Publicado por: Ángel Rupérez


Desde los tiempos de Roxy Music, y en particular, de sus grandes discos Flesh&Blood y Avalon , soy un incondicional absoluto de Bryan Ferry. Lo había visto actuar en dos ocasiones, una en San Sebastián (verano del 82, creo), con mis amigos de entonces, Roberto y Arturo, y otra aquí en Madrid, en el Conde Duque, allá por el verano del 2002 o 2003, más o menos, yo solo en esta ocasión. La actuación de San Sebastián fue absolutamente memorable y la de Madrid fue más discreta, especialmente porque fue cicatera. Una hora y adiós muy buenas, como si Mr. Ferry estuviera cabreado esa noche o le hubiera picado la mosca de la ingratitud que andaba suelta esa noche por el agosto madrileño. Aun con todo, se lo perdoné porque adoro su música y me encanta su condición de crooner trufado de rockero elegante y soñador, de la que también hizo gala esa noche.
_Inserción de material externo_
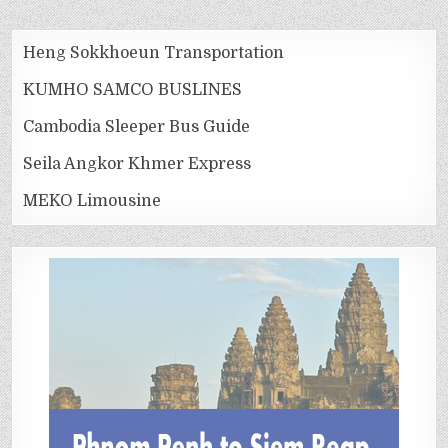
Heng Sokkhoeun Transportation
KUMHO SAMCO BUSLINES
Cambodia Sleeper Bus Guide
Seila Angkor Khmer Express
MEKO Limousine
    El otro día, 9 de julio, volví a verle actuar. Era en los Jardines del Botánico de la Complutense, mi universidad (lo digo con orgullo). Hice el camino en coche que solía hacer para dar mis clases. Aparqué en el aparcamiento de la facultad de Matemáticas, ya en plena noche. Me llegaron vibraciones de enseñanza impartida año tras año, no lejos de allí, muy cerca de allí, con solo pasar un campo de deportes. Entre en el Jardín Botánico, me aproximé a las primeras filas, para ver al maestro de cerca. Sentía la emoción de los preliminares, un raro cosquilleo que surge de la expectación animada por los grandes momentos de música almacenados en la memoria y en ese mismo instante vivos y apelotonados como si fueran una muchedumbre hormigueante convocada a un acto crucial. No una canción, sino muchas canciones. No una imagen, sino muchas imágenes.

   Salieron los miembros del grupo, jóvenes y veteranos, más jóvenes que veteranos. Salió Ferry con sobria elegancia y con movimientos igualmente sobrios, mucho más de crooner que de rockero (lejanos los años de Roxy Music de los 70, con aquellas vestimentas galácticas de aquel Londres en la cumbre y soberano). La noche era de fray Luis de León, más o menos, esa clase de calma, esa clase de inspiración, esa clase de elevación. Ferry interpretó sus grandes temas como Slave to Love o Avalon o More tan This o…Un lujo total, con una agrupación que recreó a la perfección el entramado melancólico y envolvente de su música, suave, intensa, elegante, llena de matices, y con el protagonismo esencial de las grandes canciones, sin las que no hay nada que hacer (en esta clase de música y en todas las músicas, incluida la clásica).

   Ferry fue generoso esa noche. Estuvo en el escenario una hora y media, a pesar de sus 72 años. Se conserva muy bien y su voz no flaqueó apenas. Fue ciertamente una noche mágica que consiguió que el tiempo dejara de existir como sucesión de barreras infranqueables entre experiencias separadas y alejadas entre sí.  Se fundió en el instante el acarreo de emociones vitales asociadas a esa música. San Sebastián se confundió con Madrid y el 82 lo hizo con el 2017. Incluso creo que mis amigos de entonces resucitaron. Fue gracias a la música de este viejo zorro del pop y del rock que parecer no querer envejecer nunca. Desde ese día, no me separo de su música, como si fuera una droga. De esa manera puede que yo tampoco envejezca porque ¿no es cierto que ciertas drogas operan milagros?